■ **PASSAGE TO READ**
+++++
Advertising Slump for TV to Continue

Article excerpt

LOS ANGELES - Robert J. Coen, director of forecasting at McCann-Erickson New York, predicts that the four-year slump in television advertising will continue this year and perhaps next year, too.

``The current slowdown in the advertising industry is no surprise, but in another year or two I believe that the U.S. advertising industry will return to outperforming most other industries,'' said Coen, who spoke at the annual meeting of the Television Bureau of Advertising, a New York-based organization that represents the advertising and marketing interests of the broadcast television industry.

Television has not experienced a year of robust advertising growth since 1984, when revenues grew 18.5 percent. Since then, growth has been held to single-digit increases that have barely kept pace with economic growth.

Last year, television advertising revenue, including broadcast and cable, grew 7.5 percent, to $26.9 billion, mostly on the strength of the Olympics. Growth will slow to 6 percent this year, Coen said, and will be 7 percent to 9 percent next year.

Coen blamed a traditional cycle in advertising spending for the sluggishness.
+++++
■ **ENTRIES**
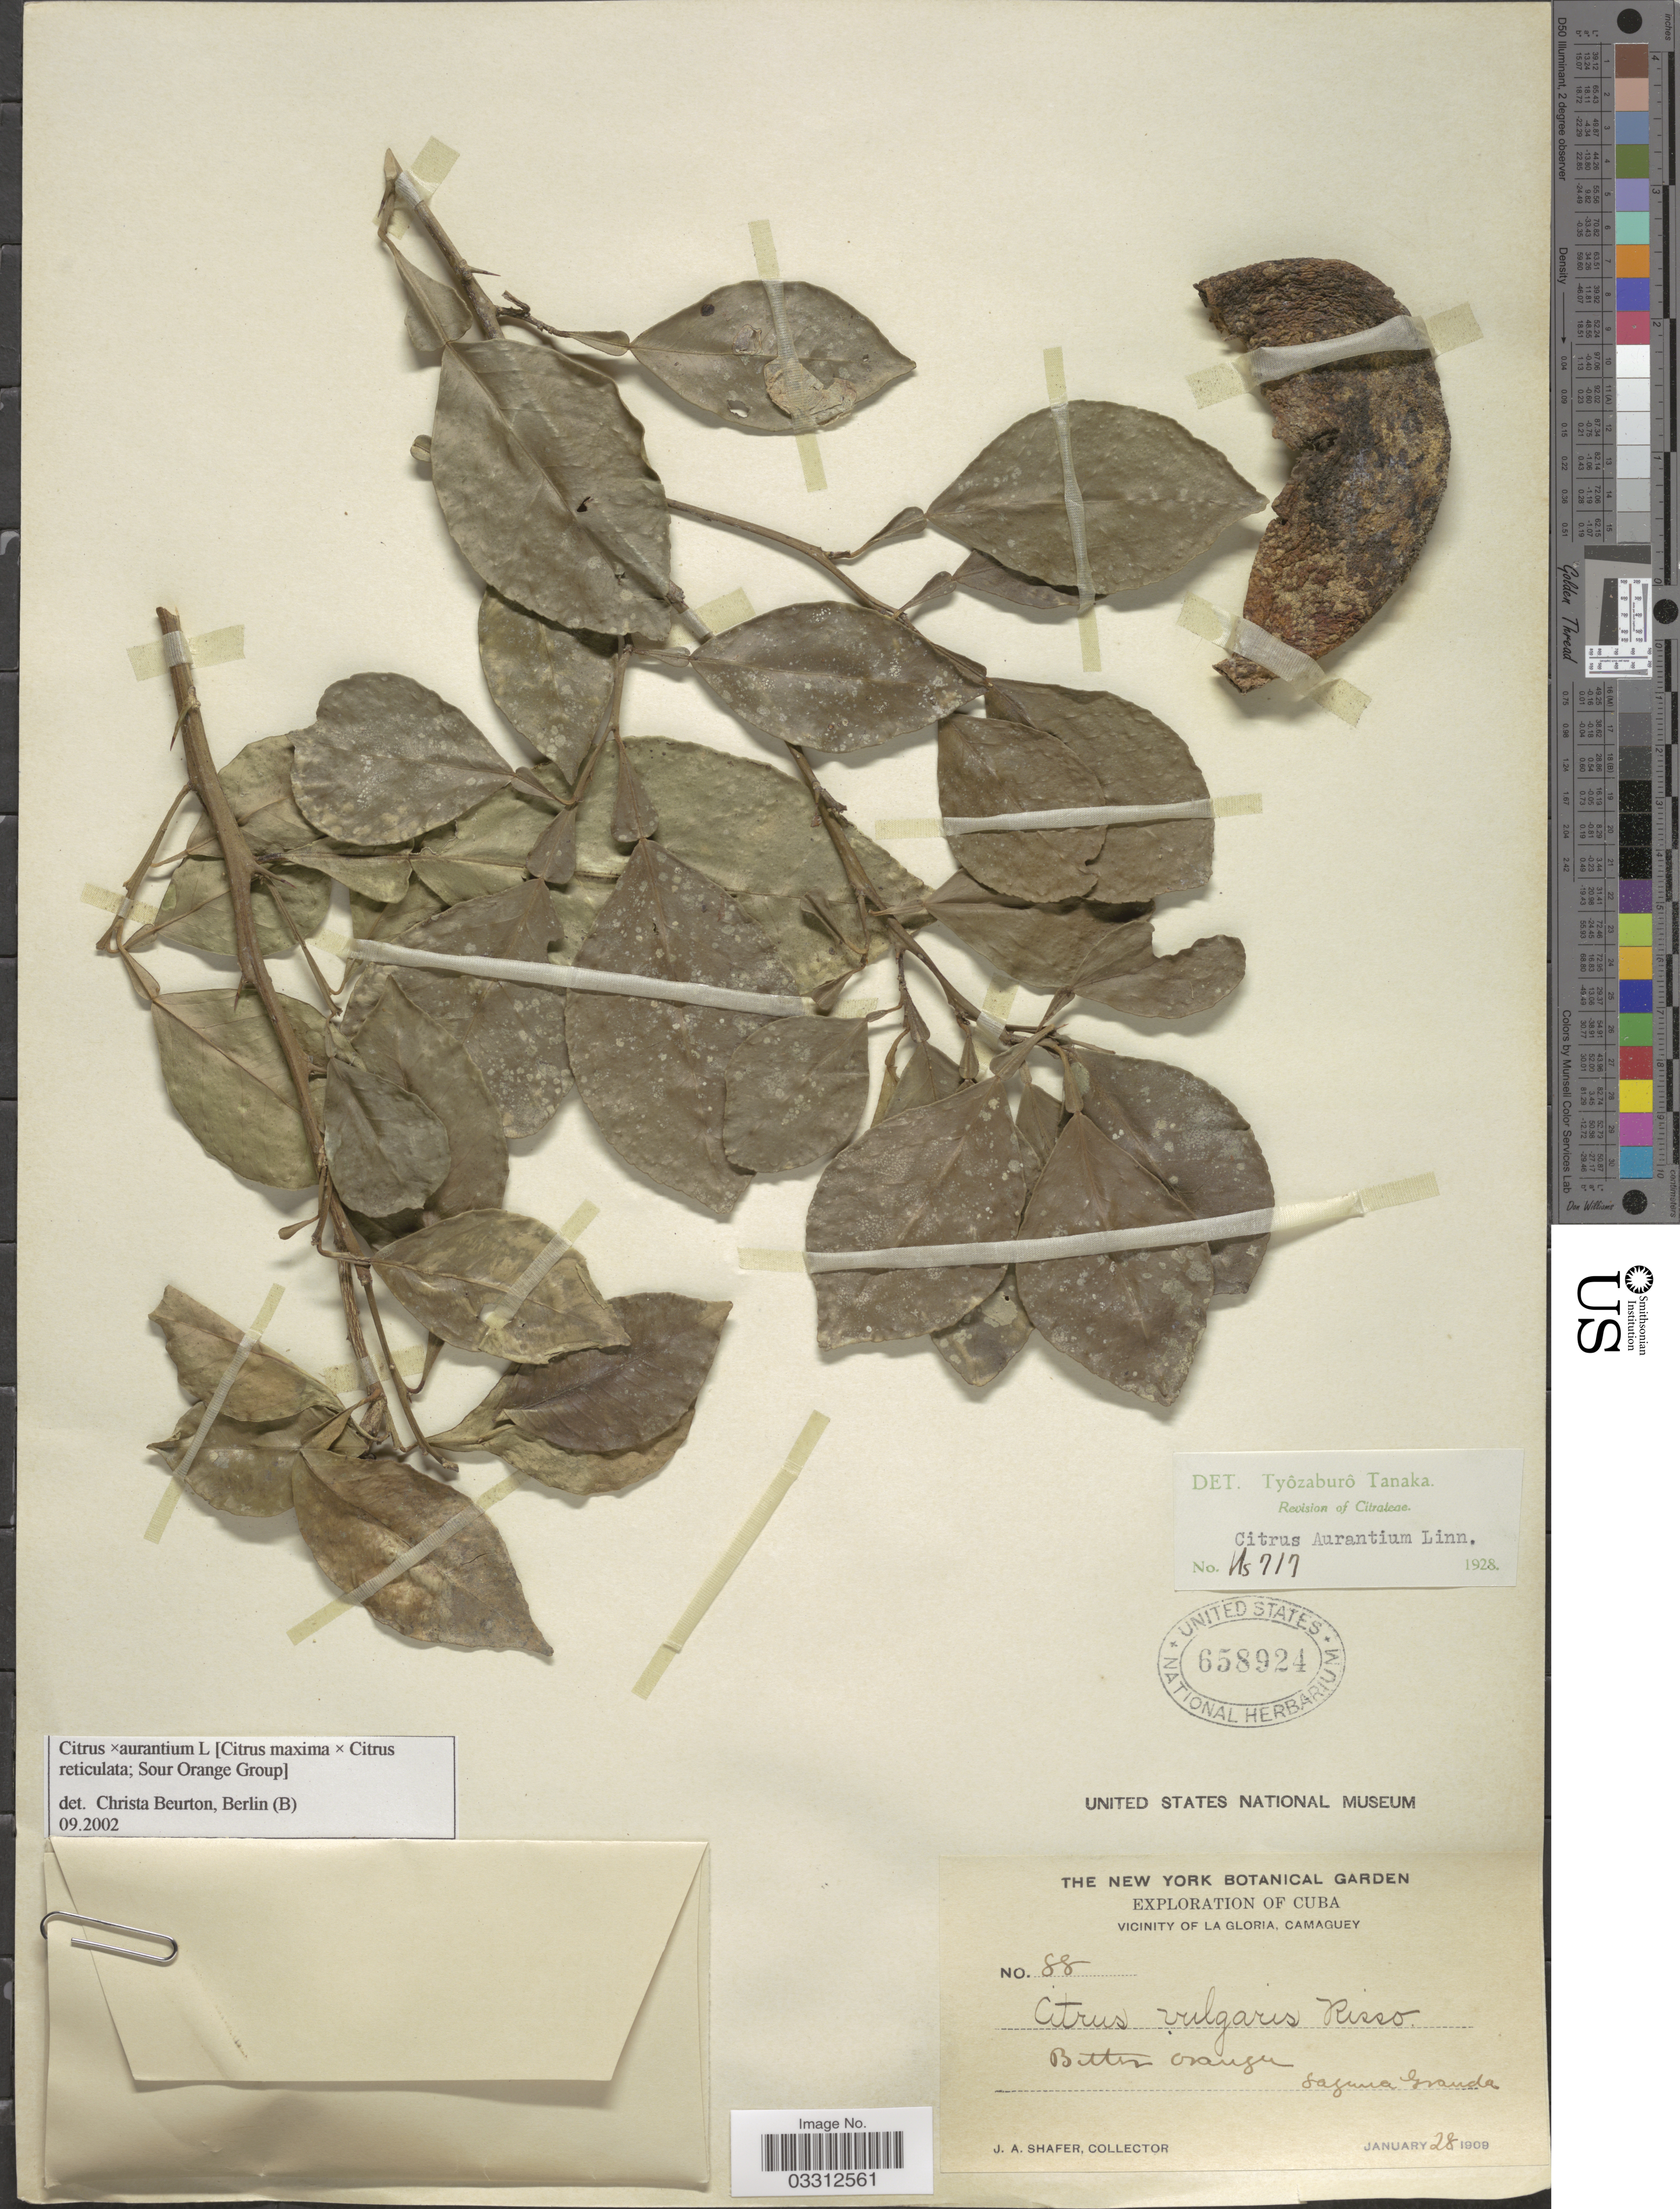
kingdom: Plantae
+++++
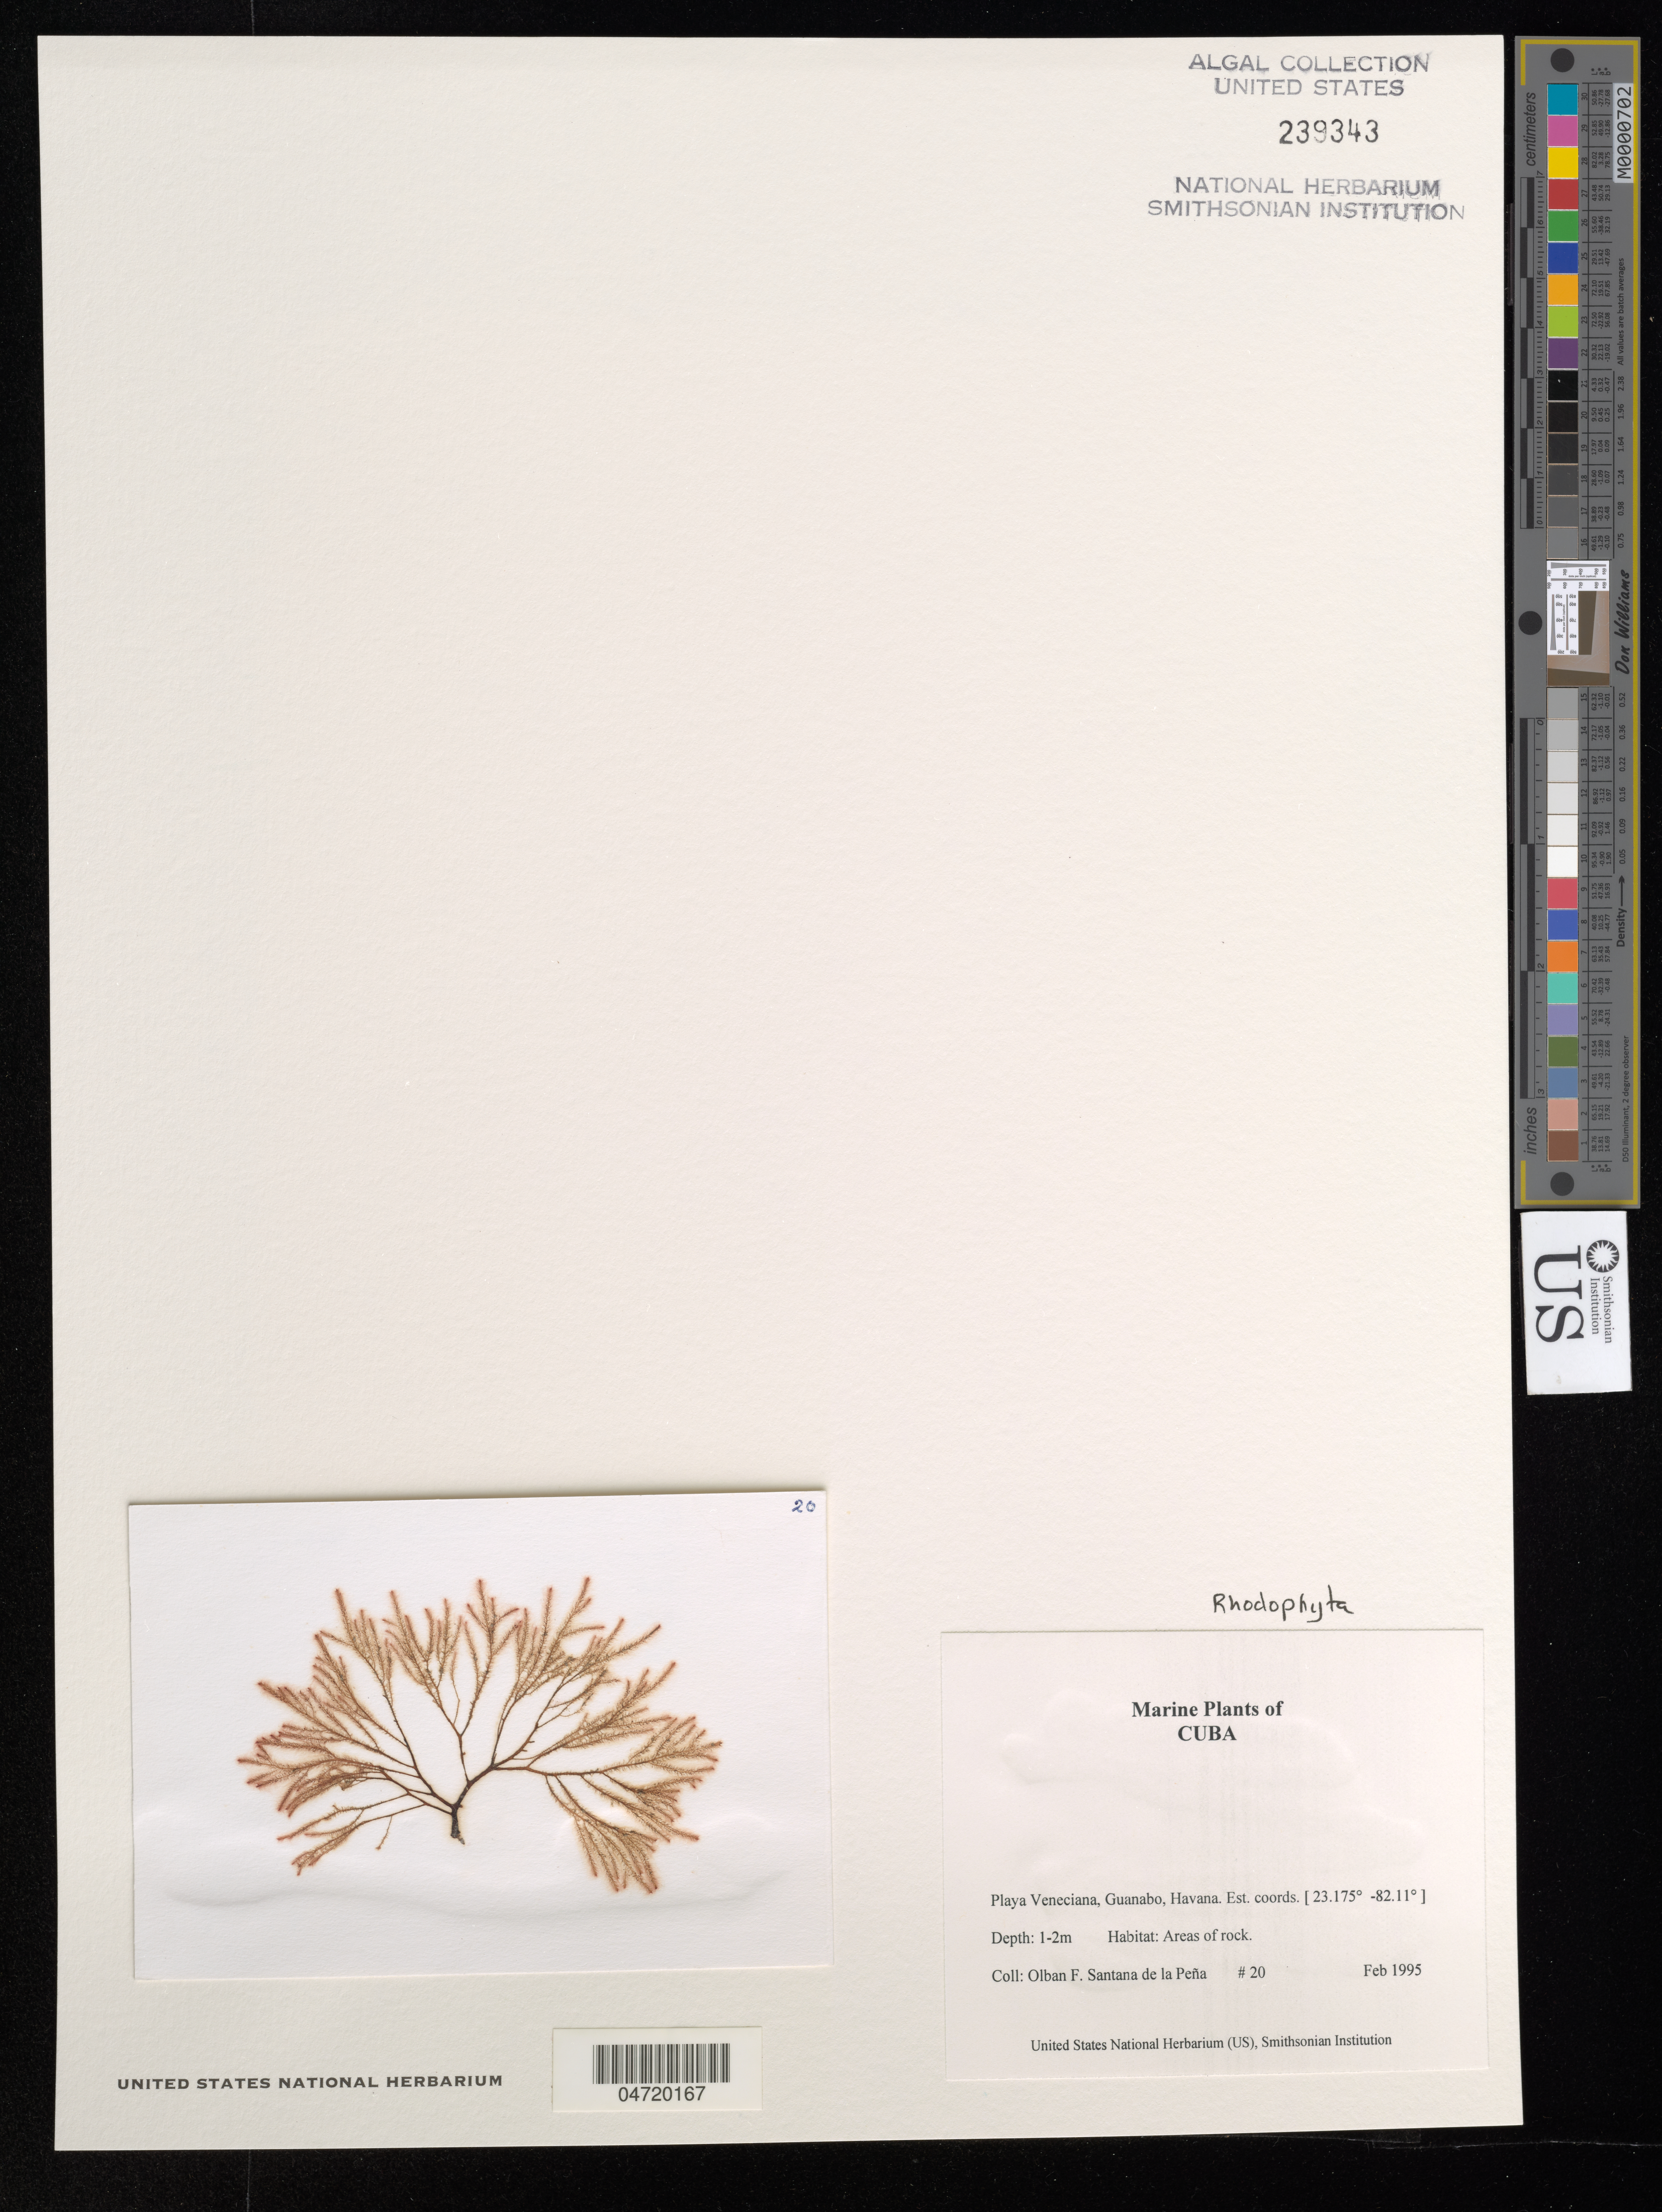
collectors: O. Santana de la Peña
+++++
■ **GIVEN EXERCISE 1**
Answer these questions using the article on the television advertising slump:
(a) What position did Robert J. Coen hold at McCann-Erickson New York?
(b) In what year did television last see robust advertising growth, and by what percentage did revenues grow that year?
(c) What did Coen blame for the sluggishness?
■ **GIVEN EXERCISE 2**
Carry on the article about the television advertising slump, starting after its final sentence.

■ **TASK RESULT 1**
(a) Director of forecasting.
(b) 1984, when revenues grew 18.5 percent.
(c) A traditional cycle in advertising spending.

■ **TASK RESULT 2**
``It was inevitable that ad budgets would undergo corrections after growing at nearly twice the rate of the total economy during the first half of the decade,'' he said. ``During those years, advertising grew at an exceptional rate due to new technologies, new industries and new mass marketers.''

In particular, he said, the introduction of products and services like the personal computer and overnight package delivery and the deregulation of the airline and telephone industries bolstered - then overextended - advertising budgets. As these businesses grew, typified by the success of companies like Apple Computer Inc. and the Federal Express Corp., so did their advertising costs.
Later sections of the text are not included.